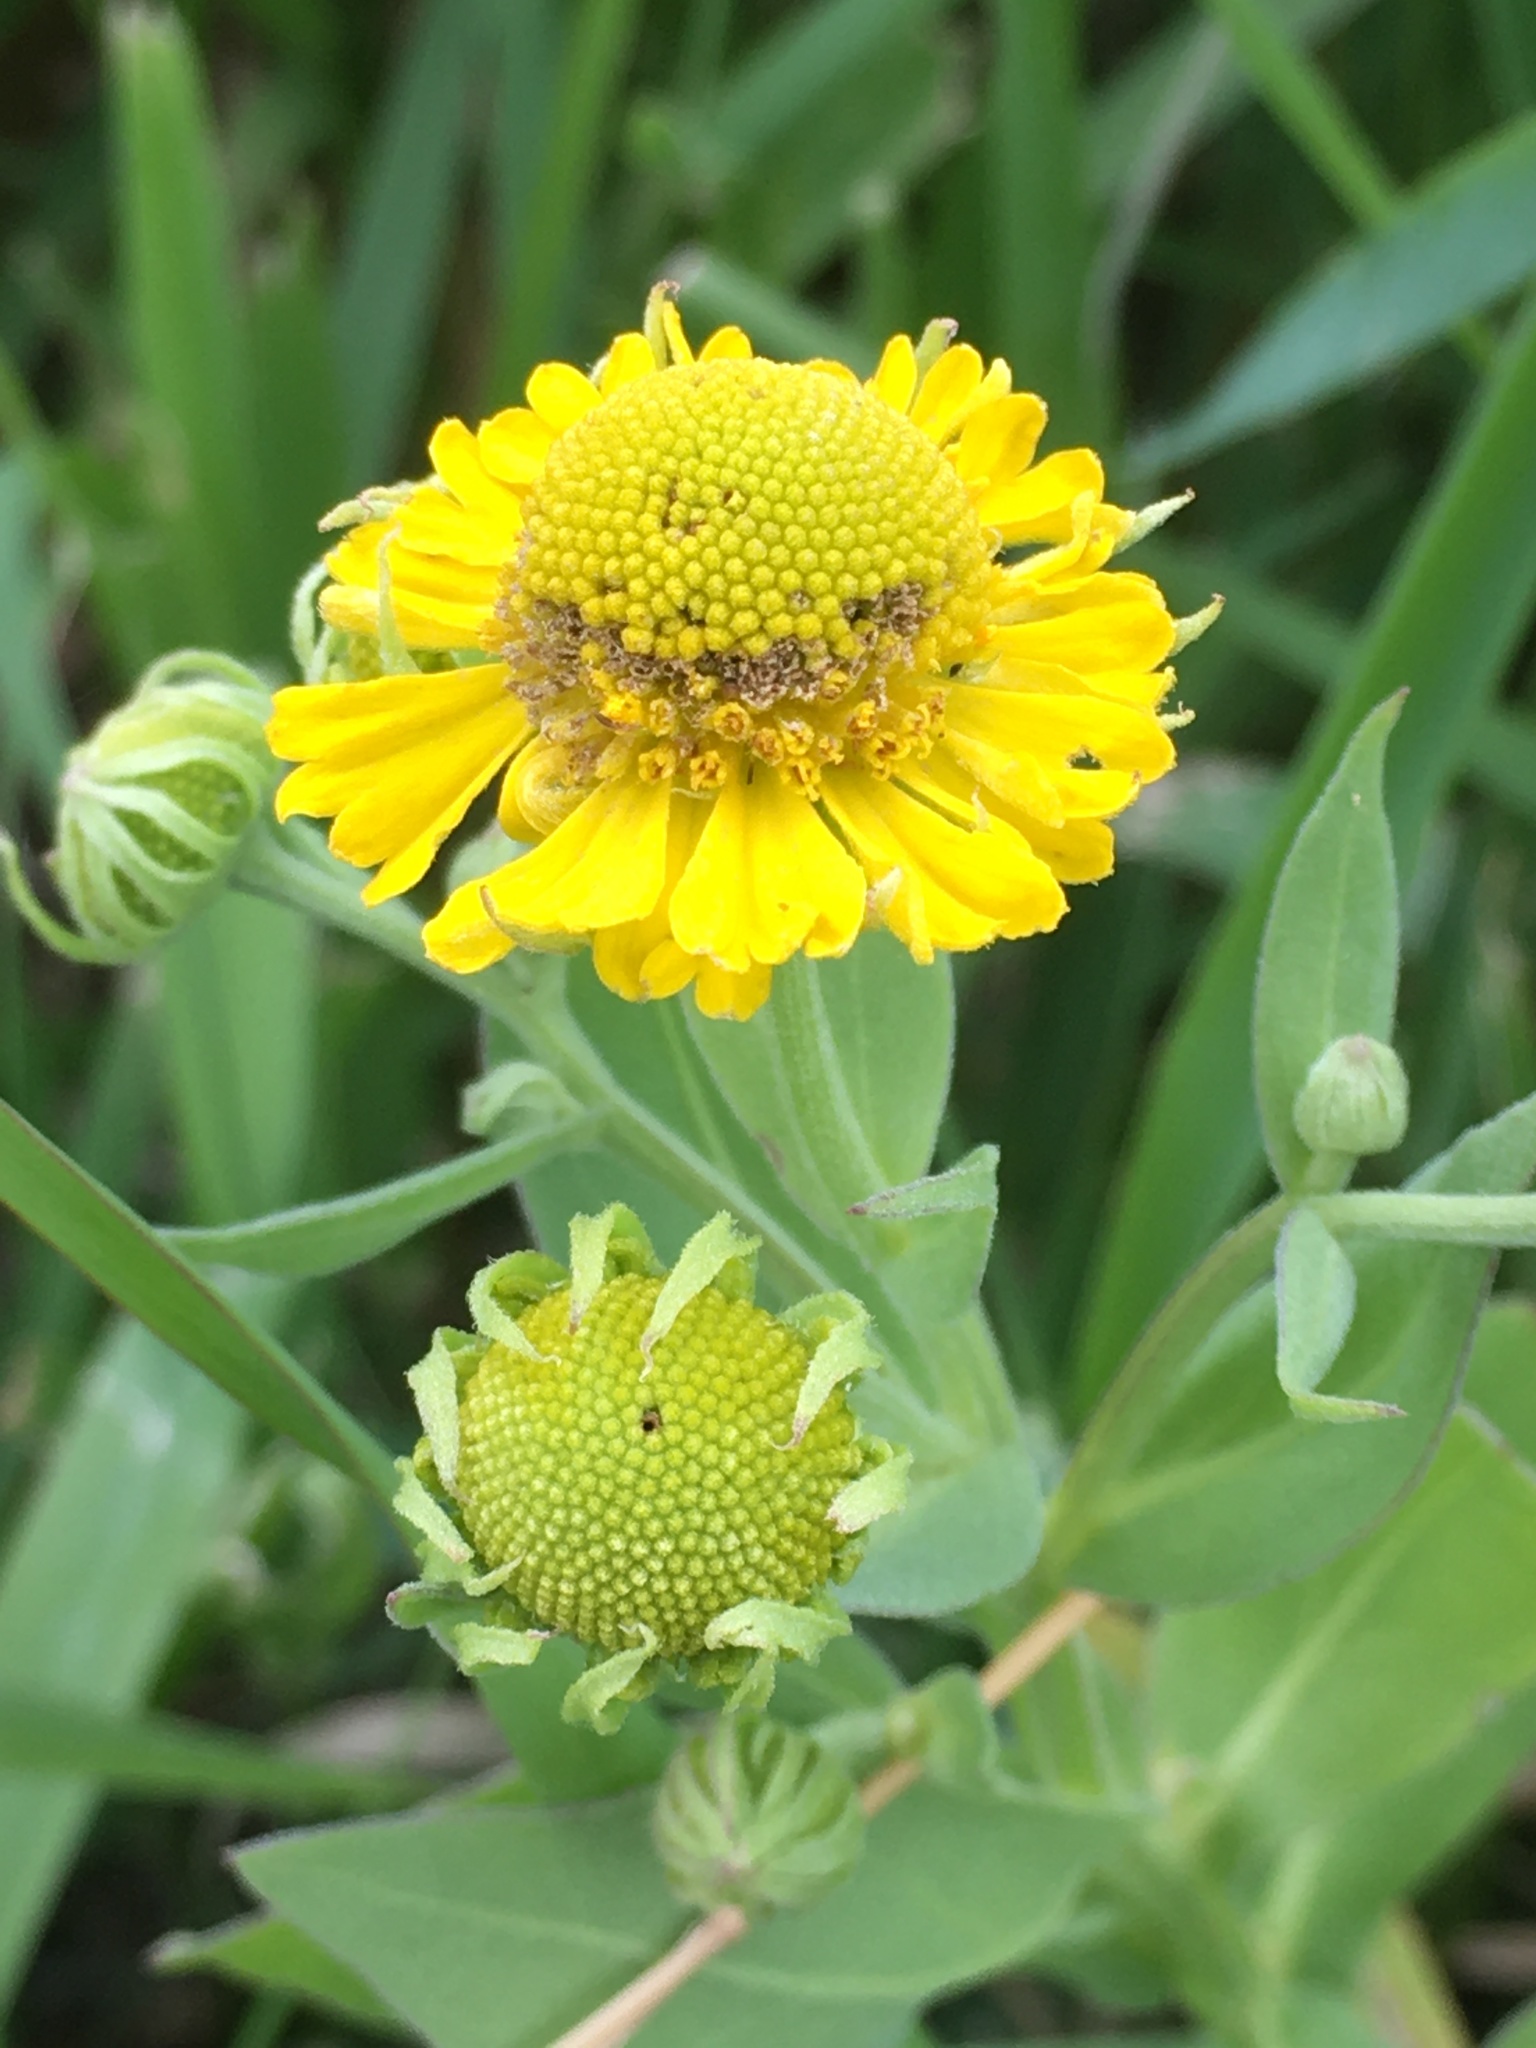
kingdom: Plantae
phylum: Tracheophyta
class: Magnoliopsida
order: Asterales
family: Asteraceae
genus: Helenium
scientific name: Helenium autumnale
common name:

· · · · ·

§ THE EXERCISE: Output the stretch from the line containing "class: Magnoliopsida" through the last line as a Markdown table with the columns No. and Text, numbering each row and leaving out blank lines.

§ SOLUTION TO THIS PROBLEM:
| No. | Text |
|---|---|
| 1 | class: Magnoliopsida |
| 2 | order: Asterales |
| 3 | family: Asteraceae |
| 4 | genus: Helenium |
| 5 | scientific name: Helenium autumnale |
| 6 | common name: |